There Is No ‘Going Dark:’ Dutch Law Enforcement Spent Months Intercepting, Reading Encrypted Messages

To hear consecutive FBI directors tell it, unless legislators are willing to mandate encryption backdoors, the criminals (including terrorists!) will win. That's the only option - at least according to Jim Comey and Chris Wray - given that the FBI, with its billions in funding and wealth of brainpower, is apparently unable to decrypt files and devices simply by waving a warrant at them.
All evidence points to the contrary. What FBI directors refer to as going dark" is actually just the temporary blindness that results from staring directly at the Golden Age of Surveillance sun. While FBI directors waste their time making everyone stupider, law enforcement agencies around the world (including the one represented by these particular misguided loudmouths) are putting plans into action.

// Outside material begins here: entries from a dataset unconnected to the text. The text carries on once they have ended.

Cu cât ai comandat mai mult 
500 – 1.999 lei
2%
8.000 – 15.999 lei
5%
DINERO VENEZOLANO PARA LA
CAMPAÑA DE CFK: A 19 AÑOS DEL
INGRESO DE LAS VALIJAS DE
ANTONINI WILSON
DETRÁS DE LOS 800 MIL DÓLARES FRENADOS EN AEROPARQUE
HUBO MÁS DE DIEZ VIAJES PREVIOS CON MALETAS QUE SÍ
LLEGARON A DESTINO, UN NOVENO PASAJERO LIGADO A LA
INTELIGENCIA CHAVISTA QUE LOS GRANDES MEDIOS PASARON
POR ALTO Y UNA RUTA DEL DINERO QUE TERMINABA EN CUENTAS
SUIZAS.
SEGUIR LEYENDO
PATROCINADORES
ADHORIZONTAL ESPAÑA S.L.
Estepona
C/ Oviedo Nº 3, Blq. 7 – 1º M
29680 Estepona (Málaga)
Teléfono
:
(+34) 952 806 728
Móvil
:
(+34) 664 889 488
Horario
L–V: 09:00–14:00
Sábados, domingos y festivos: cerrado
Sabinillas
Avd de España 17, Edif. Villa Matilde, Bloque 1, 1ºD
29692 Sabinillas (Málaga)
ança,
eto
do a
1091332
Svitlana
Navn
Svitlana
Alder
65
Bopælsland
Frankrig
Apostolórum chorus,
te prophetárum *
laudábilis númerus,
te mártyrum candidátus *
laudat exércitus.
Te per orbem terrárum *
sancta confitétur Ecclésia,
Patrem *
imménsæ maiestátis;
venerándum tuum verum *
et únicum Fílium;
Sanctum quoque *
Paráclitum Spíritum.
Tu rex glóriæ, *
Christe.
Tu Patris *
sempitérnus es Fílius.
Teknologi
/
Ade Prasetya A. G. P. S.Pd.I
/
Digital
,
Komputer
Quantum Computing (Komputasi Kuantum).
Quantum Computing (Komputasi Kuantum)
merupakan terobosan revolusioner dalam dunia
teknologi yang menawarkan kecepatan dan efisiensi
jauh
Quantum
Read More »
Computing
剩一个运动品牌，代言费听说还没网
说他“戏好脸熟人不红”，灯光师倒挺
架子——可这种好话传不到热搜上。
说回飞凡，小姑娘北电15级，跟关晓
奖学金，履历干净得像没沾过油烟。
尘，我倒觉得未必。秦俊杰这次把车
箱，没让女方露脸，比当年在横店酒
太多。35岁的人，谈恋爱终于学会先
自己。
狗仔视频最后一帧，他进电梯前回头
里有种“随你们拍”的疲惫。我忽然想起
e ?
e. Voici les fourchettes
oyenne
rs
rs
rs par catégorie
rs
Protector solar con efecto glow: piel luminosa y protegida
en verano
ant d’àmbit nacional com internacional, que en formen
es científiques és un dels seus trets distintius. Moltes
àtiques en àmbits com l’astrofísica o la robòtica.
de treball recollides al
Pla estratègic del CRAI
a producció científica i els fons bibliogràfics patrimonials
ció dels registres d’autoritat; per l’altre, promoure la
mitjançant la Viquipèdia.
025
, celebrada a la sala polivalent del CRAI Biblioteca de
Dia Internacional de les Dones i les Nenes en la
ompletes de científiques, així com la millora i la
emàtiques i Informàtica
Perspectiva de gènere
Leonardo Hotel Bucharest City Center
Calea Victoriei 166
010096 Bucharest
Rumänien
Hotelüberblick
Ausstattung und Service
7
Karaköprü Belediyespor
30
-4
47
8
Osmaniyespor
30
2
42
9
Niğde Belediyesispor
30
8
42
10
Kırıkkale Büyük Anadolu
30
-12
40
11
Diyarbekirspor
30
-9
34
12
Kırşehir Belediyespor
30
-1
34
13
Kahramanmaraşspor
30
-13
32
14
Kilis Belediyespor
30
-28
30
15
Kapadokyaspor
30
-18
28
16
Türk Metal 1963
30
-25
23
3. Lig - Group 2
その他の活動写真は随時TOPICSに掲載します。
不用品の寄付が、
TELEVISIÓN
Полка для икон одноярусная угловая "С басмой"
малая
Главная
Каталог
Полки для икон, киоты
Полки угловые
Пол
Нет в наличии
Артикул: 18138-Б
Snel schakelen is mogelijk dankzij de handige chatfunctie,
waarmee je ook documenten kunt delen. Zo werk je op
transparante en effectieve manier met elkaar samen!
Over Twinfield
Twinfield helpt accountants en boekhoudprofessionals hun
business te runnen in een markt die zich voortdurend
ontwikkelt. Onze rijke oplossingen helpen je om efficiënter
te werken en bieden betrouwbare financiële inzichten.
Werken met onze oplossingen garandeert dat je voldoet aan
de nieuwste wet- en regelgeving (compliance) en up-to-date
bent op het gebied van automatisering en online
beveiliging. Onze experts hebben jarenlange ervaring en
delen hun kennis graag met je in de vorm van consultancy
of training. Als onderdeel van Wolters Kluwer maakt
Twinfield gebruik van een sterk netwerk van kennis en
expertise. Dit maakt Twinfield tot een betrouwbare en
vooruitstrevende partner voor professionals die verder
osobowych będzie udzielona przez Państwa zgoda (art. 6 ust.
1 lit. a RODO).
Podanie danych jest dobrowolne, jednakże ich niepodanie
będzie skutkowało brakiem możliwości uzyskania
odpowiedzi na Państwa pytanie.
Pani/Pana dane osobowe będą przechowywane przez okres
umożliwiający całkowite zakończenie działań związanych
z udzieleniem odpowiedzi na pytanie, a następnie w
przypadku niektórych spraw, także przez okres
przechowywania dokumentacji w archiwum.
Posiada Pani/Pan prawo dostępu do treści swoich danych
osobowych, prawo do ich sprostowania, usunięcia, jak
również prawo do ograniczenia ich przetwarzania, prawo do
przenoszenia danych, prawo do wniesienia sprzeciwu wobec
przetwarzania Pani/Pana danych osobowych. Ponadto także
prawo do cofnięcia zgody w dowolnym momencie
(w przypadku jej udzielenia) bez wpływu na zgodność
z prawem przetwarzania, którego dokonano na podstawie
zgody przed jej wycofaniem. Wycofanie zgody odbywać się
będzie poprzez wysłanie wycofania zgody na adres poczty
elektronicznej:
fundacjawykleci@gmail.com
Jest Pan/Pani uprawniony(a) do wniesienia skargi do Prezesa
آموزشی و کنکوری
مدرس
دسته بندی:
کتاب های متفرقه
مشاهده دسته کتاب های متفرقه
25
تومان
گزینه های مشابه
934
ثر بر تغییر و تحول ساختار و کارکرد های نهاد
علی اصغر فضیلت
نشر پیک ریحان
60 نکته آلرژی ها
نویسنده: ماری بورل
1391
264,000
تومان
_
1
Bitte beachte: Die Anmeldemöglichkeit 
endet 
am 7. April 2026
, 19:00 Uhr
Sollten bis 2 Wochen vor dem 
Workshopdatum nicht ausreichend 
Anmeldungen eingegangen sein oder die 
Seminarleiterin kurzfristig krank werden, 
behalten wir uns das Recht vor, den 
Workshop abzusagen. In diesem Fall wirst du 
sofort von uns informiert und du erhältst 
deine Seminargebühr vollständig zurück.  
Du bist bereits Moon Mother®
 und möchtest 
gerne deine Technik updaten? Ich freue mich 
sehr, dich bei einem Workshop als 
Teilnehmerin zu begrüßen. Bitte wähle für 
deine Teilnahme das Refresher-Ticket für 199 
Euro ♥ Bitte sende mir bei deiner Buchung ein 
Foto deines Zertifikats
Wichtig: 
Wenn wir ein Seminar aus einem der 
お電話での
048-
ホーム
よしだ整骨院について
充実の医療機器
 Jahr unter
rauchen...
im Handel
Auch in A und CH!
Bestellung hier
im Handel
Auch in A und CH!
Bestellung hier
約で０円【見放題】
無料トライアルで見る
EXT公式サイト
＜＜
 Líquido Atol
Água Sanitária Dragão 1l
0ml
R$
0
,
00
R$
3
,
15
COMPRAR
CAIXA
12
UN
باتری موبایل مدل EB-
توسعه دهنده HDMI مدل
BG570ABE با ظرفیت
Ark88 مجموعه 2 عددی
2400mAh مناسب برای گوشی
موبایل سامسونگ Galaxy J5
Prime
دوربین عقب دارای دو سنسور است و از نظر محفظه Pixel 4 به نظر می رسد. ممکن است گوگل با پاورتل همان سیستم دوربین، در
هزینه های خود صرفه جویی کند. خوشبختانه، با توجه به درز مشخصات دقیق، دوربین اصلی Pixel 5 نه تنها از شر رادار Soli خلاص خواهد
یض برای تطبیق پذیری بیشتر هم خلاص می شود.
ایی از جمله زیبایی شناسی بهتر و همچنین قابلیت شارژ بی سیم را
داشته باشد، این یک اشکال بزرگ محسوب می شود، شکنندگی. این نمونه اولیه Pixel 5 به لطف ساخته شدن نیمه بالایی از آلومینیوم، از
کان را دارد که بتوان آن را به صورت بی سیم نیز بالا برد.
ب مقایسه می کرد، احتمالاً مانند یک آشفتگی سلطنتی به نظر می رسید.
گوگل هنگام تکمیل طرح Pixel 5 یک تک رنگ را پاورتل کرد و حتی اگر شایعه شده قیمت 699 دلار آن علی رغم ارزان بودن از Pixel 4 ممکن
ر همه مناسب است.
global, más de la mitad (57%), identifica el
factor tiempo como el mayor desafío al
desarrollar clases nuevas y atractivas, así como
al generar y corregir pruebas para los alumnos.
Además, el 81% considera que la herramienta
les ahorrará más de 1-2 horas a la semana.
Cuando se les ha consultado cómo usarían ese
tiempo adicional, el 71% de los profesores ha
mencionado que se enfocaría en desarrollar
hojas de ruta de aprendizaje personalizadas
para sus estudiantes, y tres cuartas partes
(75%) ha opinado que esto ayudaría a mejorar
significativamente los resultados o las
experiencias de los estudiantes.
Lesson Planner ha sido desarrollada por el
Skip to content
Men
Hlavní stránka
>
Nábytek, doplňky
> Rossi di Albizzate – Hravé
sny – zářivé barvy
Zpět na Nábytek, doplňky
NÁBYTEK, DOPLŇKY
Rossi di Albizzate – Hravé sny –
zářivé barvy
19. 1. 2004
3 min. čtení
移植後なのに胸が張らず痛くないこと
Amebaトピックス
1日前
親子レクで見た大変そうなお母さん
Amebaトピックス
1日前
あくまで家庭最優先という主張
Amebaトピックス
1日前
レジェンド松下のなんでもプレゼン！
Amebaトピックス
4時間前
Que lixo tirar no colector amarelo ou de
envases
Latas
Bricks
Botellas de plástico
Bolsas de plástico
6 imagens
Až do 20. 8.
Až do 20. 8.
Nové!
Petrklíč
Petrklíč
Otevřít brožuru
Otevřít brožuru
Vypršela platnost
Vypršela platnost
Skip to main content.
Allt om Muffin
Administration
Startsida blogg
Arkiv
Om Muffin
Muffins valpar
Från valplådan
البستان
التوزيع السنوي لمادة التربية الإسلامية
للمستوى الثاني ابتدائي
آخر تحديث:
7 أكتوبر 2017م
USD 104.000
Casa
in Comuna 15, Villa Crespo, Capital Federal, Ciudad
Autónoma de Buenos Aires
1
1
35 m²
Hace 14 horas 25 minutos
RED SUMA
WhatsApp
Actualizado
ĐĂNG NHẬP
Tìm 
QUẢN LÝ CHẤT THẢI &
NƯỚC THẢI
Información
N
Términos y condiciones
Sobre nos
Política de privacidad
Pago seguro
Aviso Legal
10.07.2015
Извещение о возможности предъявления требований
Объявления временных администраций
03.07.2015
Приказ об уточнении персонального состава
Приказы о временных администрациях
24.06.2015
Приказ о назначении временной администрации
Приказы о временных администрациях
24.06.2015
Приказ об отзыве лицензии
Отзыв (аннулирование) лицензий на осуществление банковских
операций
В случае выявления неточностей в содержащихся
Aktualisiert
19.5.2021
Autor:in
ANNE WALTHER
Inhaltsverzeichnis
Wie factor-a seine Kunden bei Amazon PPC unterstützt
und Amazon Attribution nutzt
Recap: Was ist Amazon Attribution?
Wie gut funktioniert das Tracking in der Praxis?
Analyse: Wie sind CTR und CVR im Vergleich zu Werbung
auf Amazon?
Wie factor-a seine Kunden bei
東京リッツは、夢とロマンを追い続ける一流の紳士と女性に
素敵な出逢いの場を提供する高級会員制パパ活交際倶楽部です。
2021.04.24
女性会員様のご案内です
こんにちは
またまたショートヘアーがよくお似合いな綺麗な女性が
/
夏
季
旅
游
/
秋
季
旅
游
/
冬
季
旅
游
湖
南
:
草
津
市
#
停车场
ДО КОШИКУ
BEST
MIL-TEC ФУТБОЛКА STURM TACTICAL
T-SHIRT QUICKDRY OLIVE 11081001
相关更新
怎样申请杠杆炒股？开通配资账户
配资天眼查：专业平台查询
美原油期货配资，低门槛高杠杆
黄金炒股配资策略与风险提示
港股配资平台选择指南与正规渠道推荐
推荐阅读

Twice in 2021 alone, investigators around the world announced the end results of long investigations that involved taking over message servers or otherwise compromising encrypted communication services that were allegedly marketed almost exclusively to criminals. The FBI, in conjunction with Australian law enforcement, subverted and ran an encrypted messaging server for three years, intercepting millions of messages - something that led to hundreds of arrests around the world. A second investigation targeted a Canadian encrypted service provider, resulting in a number of charges being brought against its CEO.
It has happened again, as Joseph Cox reports for Motherboard. And once again, we can attempt to put FBI director Chris Wray's pouty, anti-encryption bullshit to bed.
Dutch police have cracked another encrypted phone company, this time reading messages from, and then shutting down, Exclu," according to announcements from the police and Dutch prosecution service.
The news demonstrates law enforcement agencies' continued targeting of the encrypted phone industry, part of which has served organized criminal syndicates for years. The Dutch police specifically have been behind many of these hacks and shutdowns, working on other investigations into companies such as Ennetcom and Sky.
From this seemingly impossible task springs a long list of successes - ones that will remain on the books until a court finds something fishy about eavesdropping on 3,000 users to effect 79 searches and 49 arrests. The combined forces of the Netherlands, Germany, and Belgium used the knowledge gleaned from five months of eavesdropping to... make a small dent in crime. And not just the alleged criminal customers of Exclu, but the owners and executives of Exclu itself.
Whether or not these arrests will result in convictions or any perceptible decrease in crime is unknown. But what is certain is that the mere existence of encryption is not a dead end for investigators. The FBI knows this. Its upper management, however, continues to pretend otherwise. Until the FBI can be honest about the challenges posed by encryption, its opinion on the matter can't be trusted.